▶ [Passage shown]
- Directed by: Hussein Kamal
- Written by: Donia El-Baba, Moussa Sabry
- Starring: Shukri Sarhan, Seif Abdelrahman, Zizi Mostapha
- Distributed by: Cairo Film Production Agency
- Release date: 1968;
- Running time: 114 min
- Country: Egypt
- Language: Egyptian Arabic

= Al-Boustaguy =

Al-Boustaguy (Arabic: البوسطجي / "El Bûstacî", from Ottoman Turkish: Postacı, English: The Postman) is an Egyptian film released in 1968.

Adapted from a novel by the Egyptian writer Yahya Haqqi.

▶ [Material supplied]

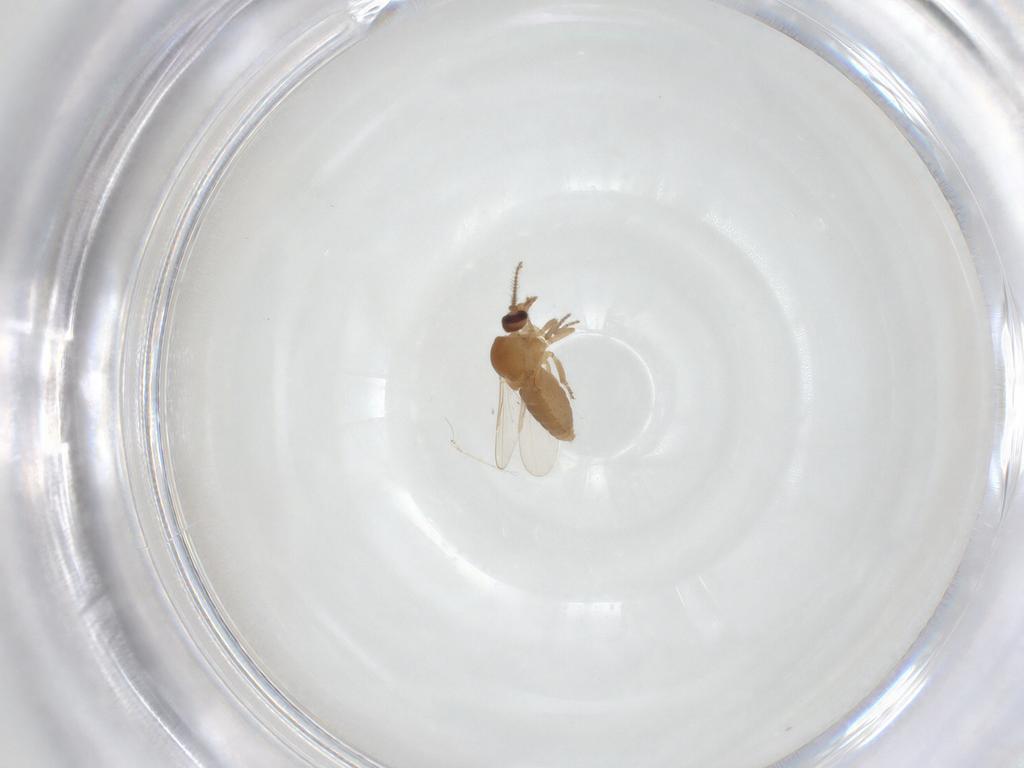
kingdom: Animalia
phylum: Arthropoda
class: Insecta
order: Diptera
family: Ceratopogonidae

▶ [Required task] In the text about the film Al-Boustaguy, which writer's novel was the film adapted from?

▶ [Task result] Yahya Haqqi